New military recruits will soon be required to wear athletic footwear made in the United States, like athletic shoes made at New Balance production centers in Norridgewock and Skowhegan.
The change expands the Berry Amendment, the law that requires the Department of Defense to buy certain products, including food and clothing, from American companies. The department on Friday announced it will expand the law to also require military personnel to spend their one-time allowance for footwear on American-made shoes.
The change doesn’t guarantee job creation or new sales for New Balance, but state and company officials are optimistic it will. It wasn’t clear Friday when the law will go into effect.

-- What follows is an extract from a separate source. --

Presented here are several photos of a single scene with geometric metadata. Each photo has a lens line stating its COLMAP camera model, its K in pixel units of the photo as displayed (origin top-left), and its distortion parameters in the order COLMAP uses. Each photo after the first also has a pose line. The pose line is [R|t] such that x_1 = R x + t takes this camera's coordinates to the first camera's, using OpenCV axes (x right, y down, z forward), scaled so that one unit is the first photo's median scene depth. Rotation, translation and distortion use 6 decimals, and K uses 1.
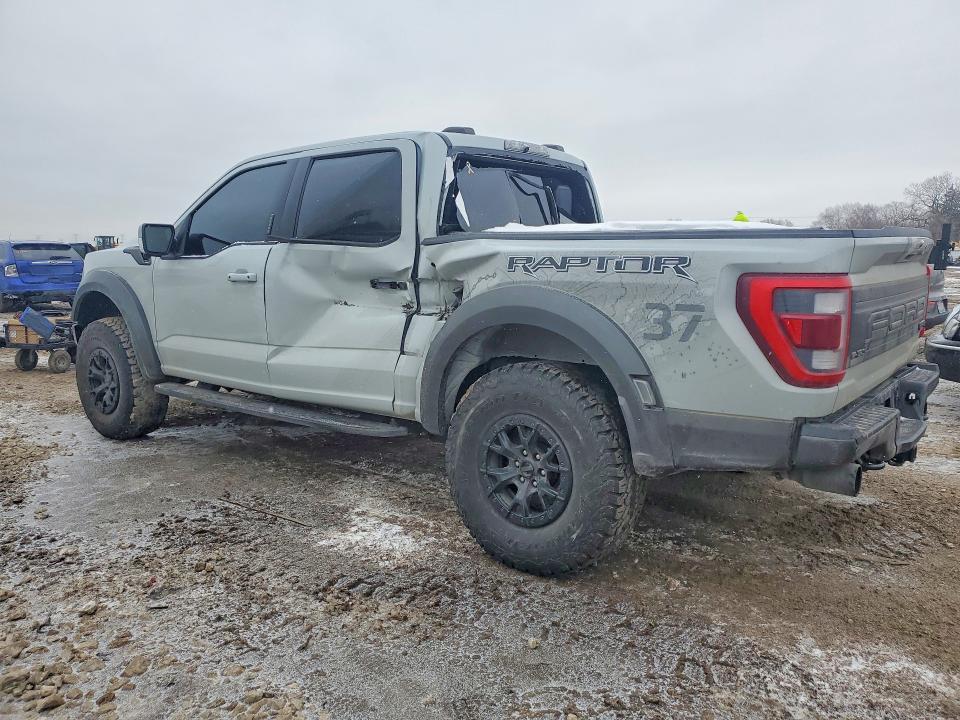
lens RADIAL K [[746.6, 0, 480.0], [0, 746.6, 360.0], [0, 0, 1]] dist [0.008349, 0.010958]
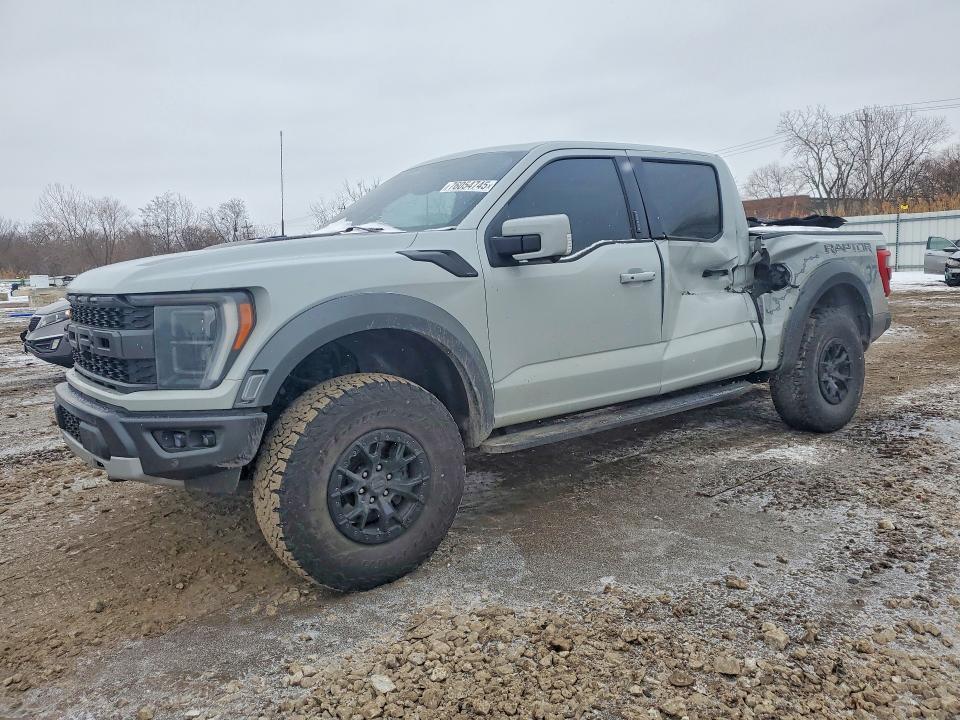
lens RADIAL K [[746.6, 0, 480.0], [0, 746.6, 360.0], [0, 0, 1]] dist [0.008349, 0.010958]
pose [[0.284871, -0.155479, 0.945872, -1.356636], [0.173045, 0.978887, 0.108790, -0.154703], [-0.942817, 0.132687, 0.305761, 0.969106]]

“We don’t have an estimate on the number of jobs now, but it’s a victory in our eyes,” said Matt LeBretton, vice president of public affairs for New Balance. “We’ll be putting help wanted signs outside our factories to make these shoes. It absolutely means job creation in the state of Maine.”
The company has three factories in Maine, in Norridgewock, Norway and Skowhegan. The Norridgewock and Skowhegan factories, in Somerset County, each employ about 350 people and together produce about 7,100 pairs of shoes a year.

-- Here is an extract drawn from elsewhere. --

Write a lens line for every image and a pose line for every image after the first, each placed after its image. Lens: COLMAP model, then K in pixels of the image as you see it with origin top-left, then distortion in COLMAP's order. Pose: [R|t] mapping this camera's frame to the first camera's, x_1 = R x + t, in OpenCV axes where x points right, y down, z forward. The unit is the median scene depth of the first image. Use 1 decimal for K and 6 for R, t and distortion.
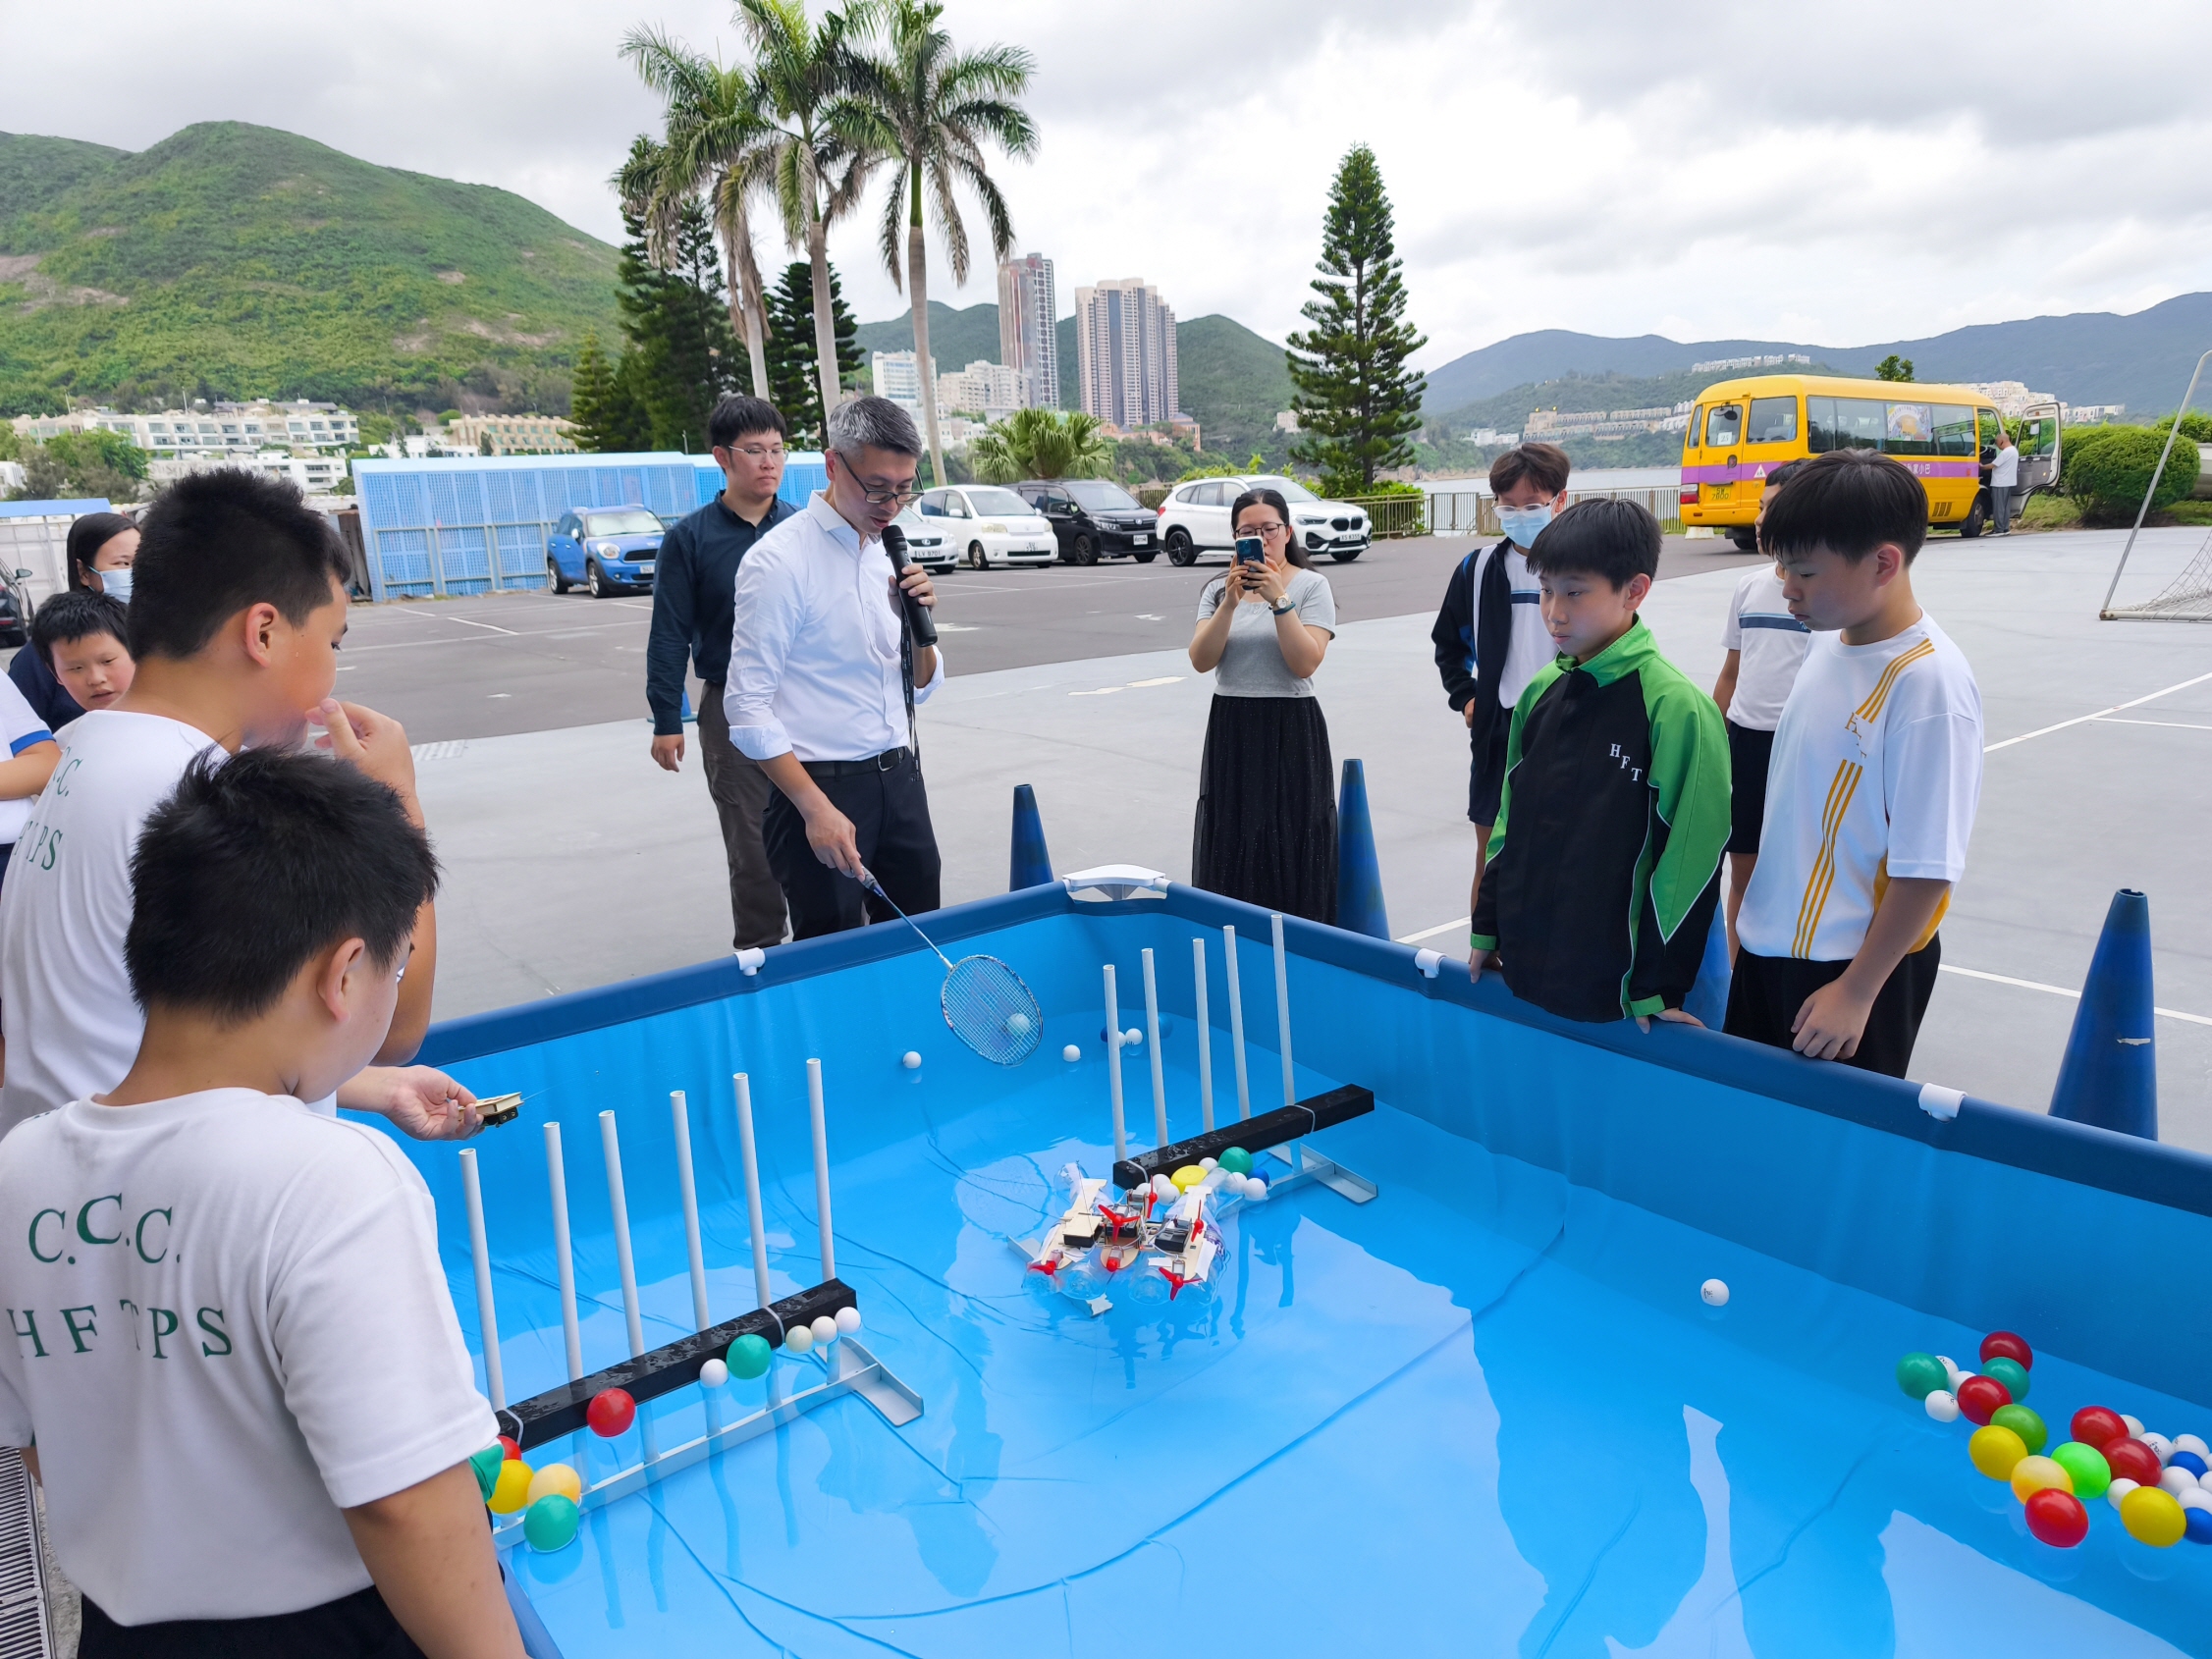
lens RADIAL K [[1436.3, 0, 1117.9], [0, 1436.3, 819.8], [0, 0, 1]] dist [0.066480, -0.115369]
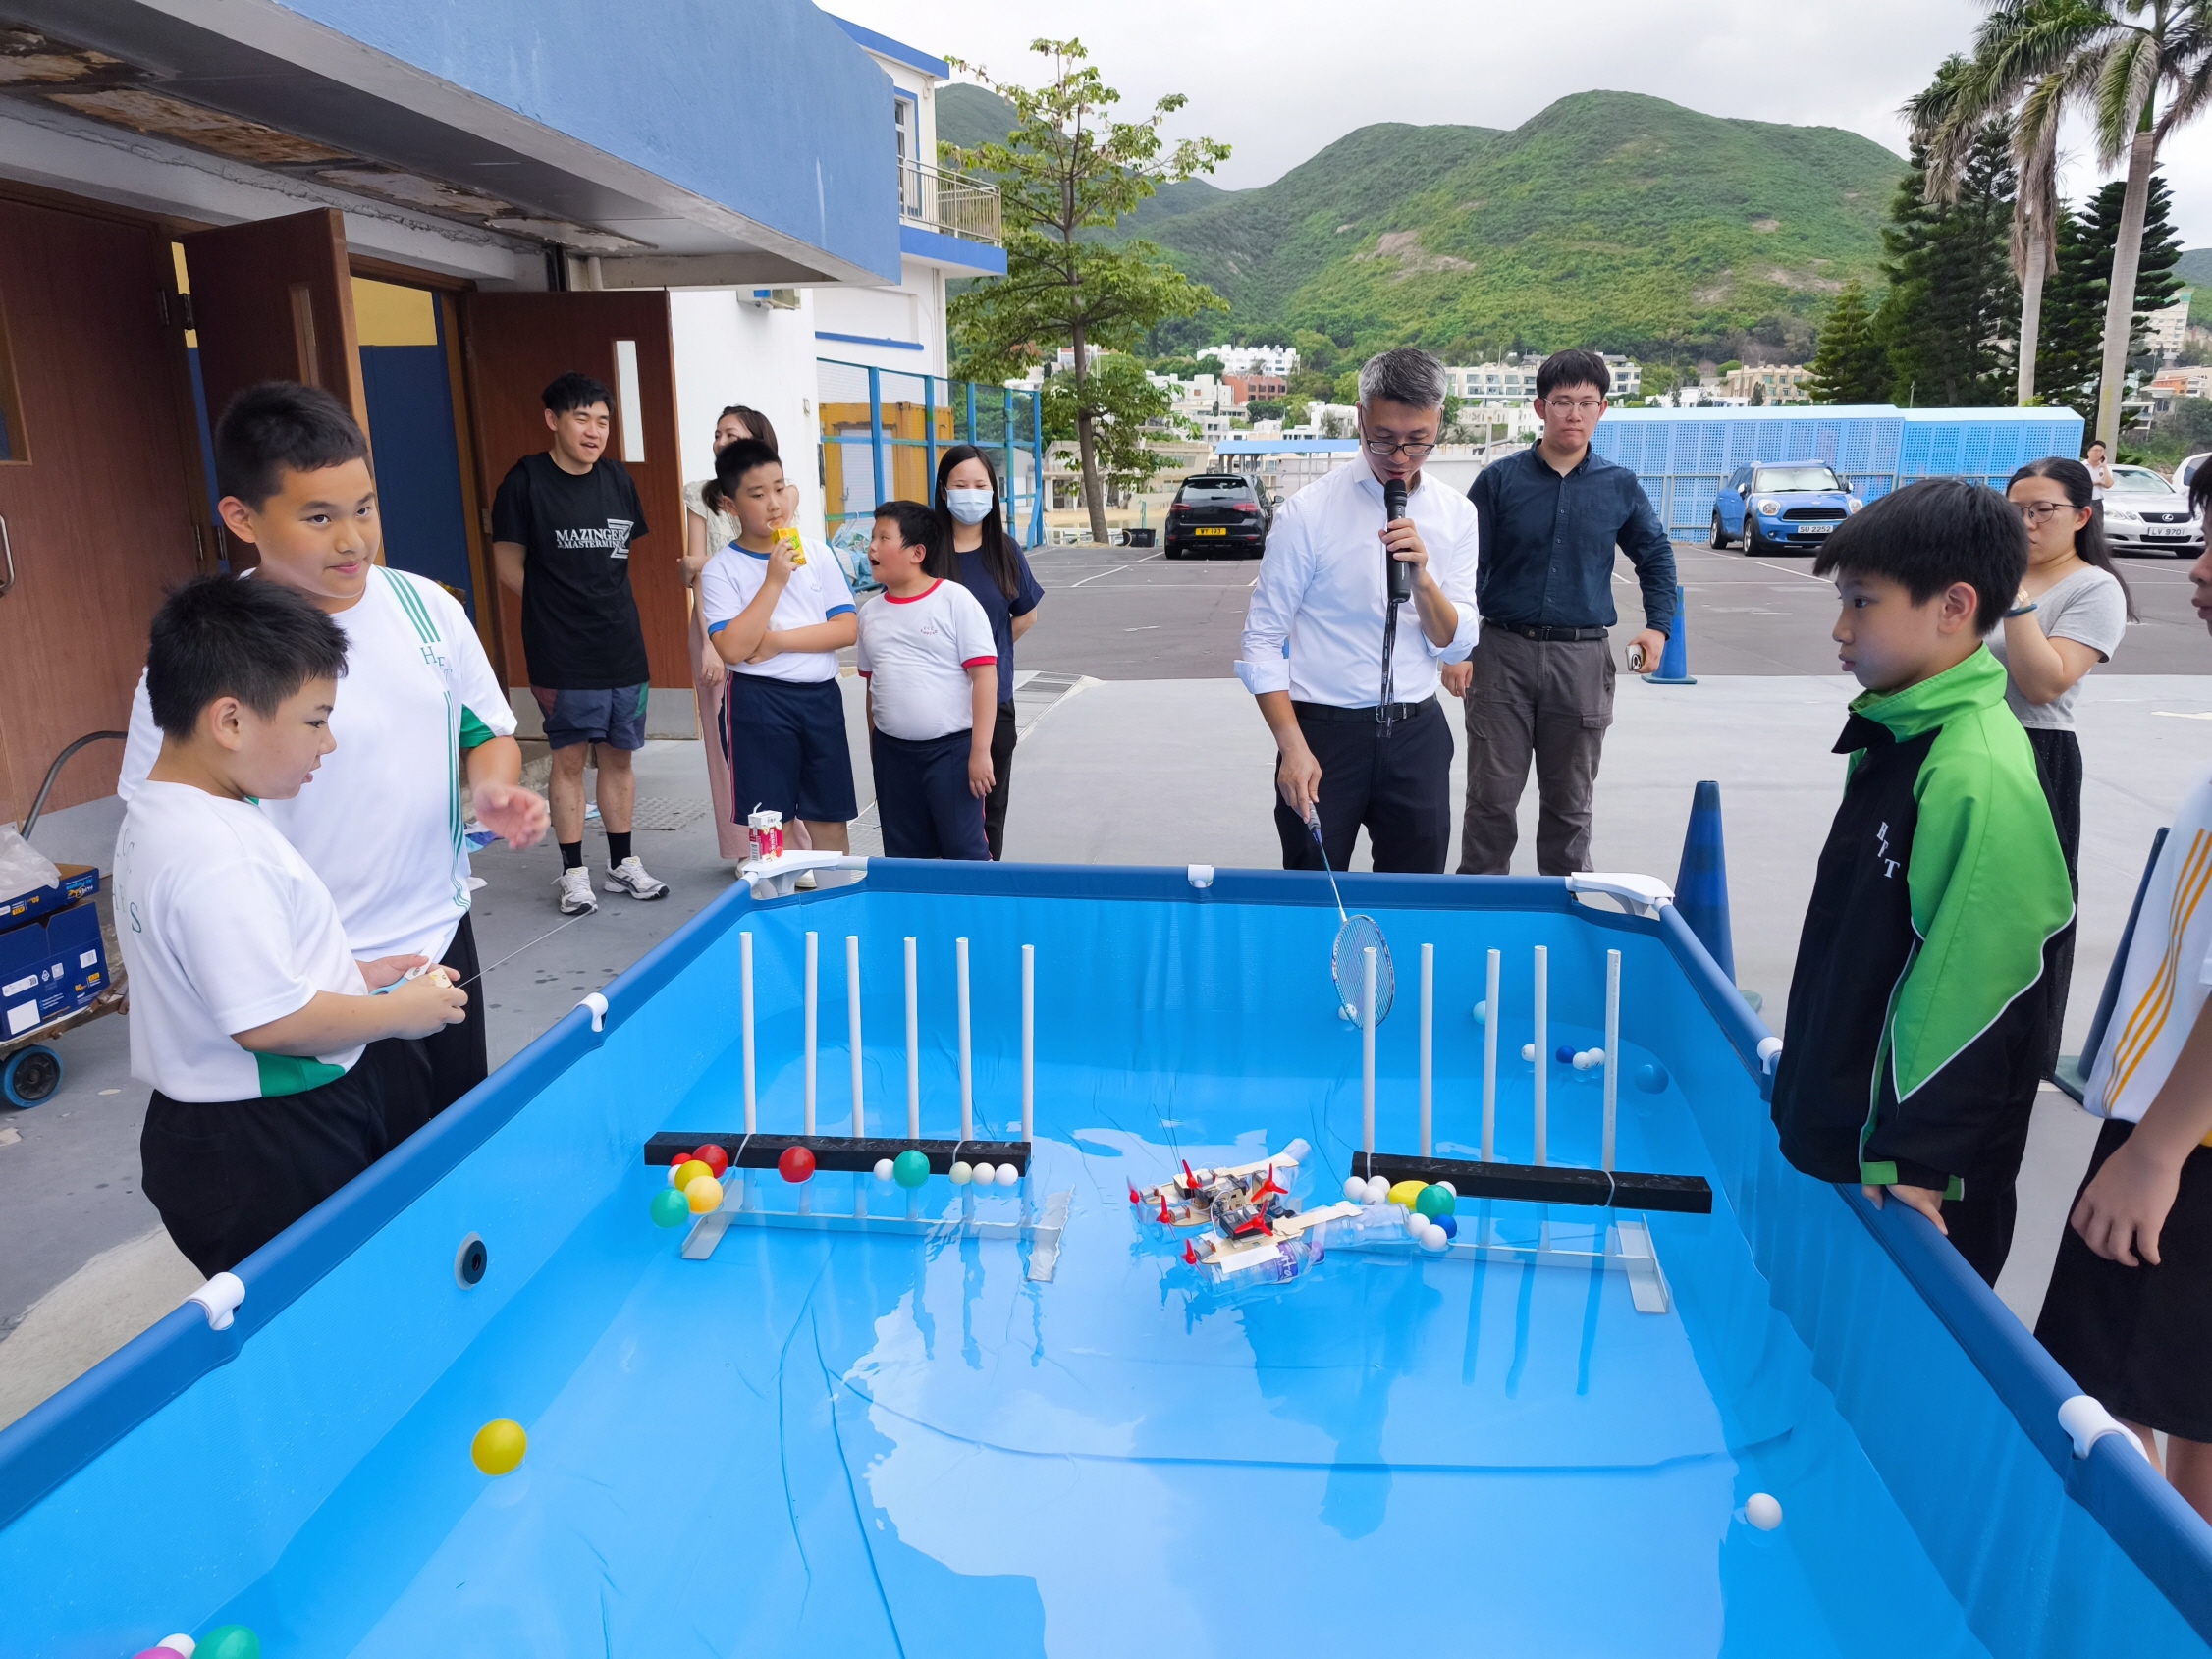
lens RADIAL K [[1436.3, 0, 1117.9], [0, 1436.3, 819.8], [0, 0, 1]] dist [0.066480, -0.115369]
pose [[0.736080, 0.197601, -0.647411, 0.386650], [-0.177463, 0.979322, 0.097138, -0.036693], [0.653218, 0.043391, 0.755926, 0.135455]]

Shoes produced at the factory are made from at least 70 percent U.S. produced materials, complying with fair trade law, LeBretton said. To comply with the Berry Amendment, 100 percent of the materials must come from the U.S.
LeBretton said it will take time to start manufacturing the company’s Berry-compliant shoe, which is not in production. Factories in both Maine and Massachusetts would likely perform the work, he said.
Athletic footwear is one of the only pieces of military attire that the Pentagon has exempted from the 1941 law that requires that all clothing supplied to personnel be made in the U.S. from domestically sourced materials.
In letters sent to U.S. Rep. Mike Michaud, D-2nd District, and Maine Sen. Susan Collins, acting Deputy Secretary of Defense Christine Fox wrote that the Pentagon “has an interest in having our recruits purchase domestically manufactured athletic shoes to the maximum extent practicable.” Recruits entering basic training are issued cash vouchers to buy sneakers from the military exchange stores.
Fox said while no Berry-compliant shoes are on the market, several footwear companies have shown the capability to produce the shoes “in the near future.”
“As Berry Amendment-compliant shoes come on the market, we will assess them for cost and durability to ensure they are comparable to other models available to recruits,” Fox wrote. “If one or more comparable Berry Amendment-compliant shoe models correspond to a shoe type category, only these shoes will be made available for purchase using the one-time cash allowance.”
Michaud, who is also the Democratic candidate for Maine governor, has made several visits to both the Skowhegan and Norridgewock factories in recent years and called on the federal government to adopt the Berry Amendment practices.
“It’s great news for New Balance,” Michaud said. “I know they’re all very excited and we’ll be keeping a close eye on it. Hopefully we can have our brave warriors wear 100 percent of their clothing made in America.”
Michaud said the issue has been important to him since 2010 and he has met several times with President Barack Obama to discuss it, including hand-delivering the president with a customized pair of New Balance sneakers. Senior defense officials also toured New Balance’s Norridgewock factory last year at the request of Collins, Sen. Angus King, I-Maine, and Rep. Chellie Pingree, D-District 1, have also pressed defense officials on the Berry Amendment issue.
In 2011, Michaud introduced the American Shoes for American Servicemembers Act, which specified that the Berry Amendment should apply to all components of U.S. troops’ uniforms, including footwear.
“It’s just been something that any chance I had to speak to administrators that could have an impact, I would bring it up,” Michaud said Friday. “Two weeks ago when I was over at the White House, when the Red Sox came down, I brought it up to folks at the White House again. Persistence does pay off.”
New Balance isn’t the only American company that makes compliant footwear. Competitors include Rockford, Mich.-based Wolverine, and Michaud said the changes may also be incentive for other companies to bring their manufacturing back to the United States.
New Balance, which is based in Boston, has five production centers in the U.S., including three in Maine and two in Massachusetts. According to its website, 25 percent of its shoes sold in the U.S. are produced in the United States, making it one of the country’s largest producers of American athletic footwear.
LeBretton said the company has already presented the Department of Defense with a prototype of a compliant shoe made 100 percent in the U.S. Typically, the department buys items in bulk, but with the changes announced Friday service members will be given vouchers for athletic shoes that can be used at compliant manufacturers.
“We’re really excited about this policy change,” LeBretton said. “There’s still work ahead of us, but this is a great step.”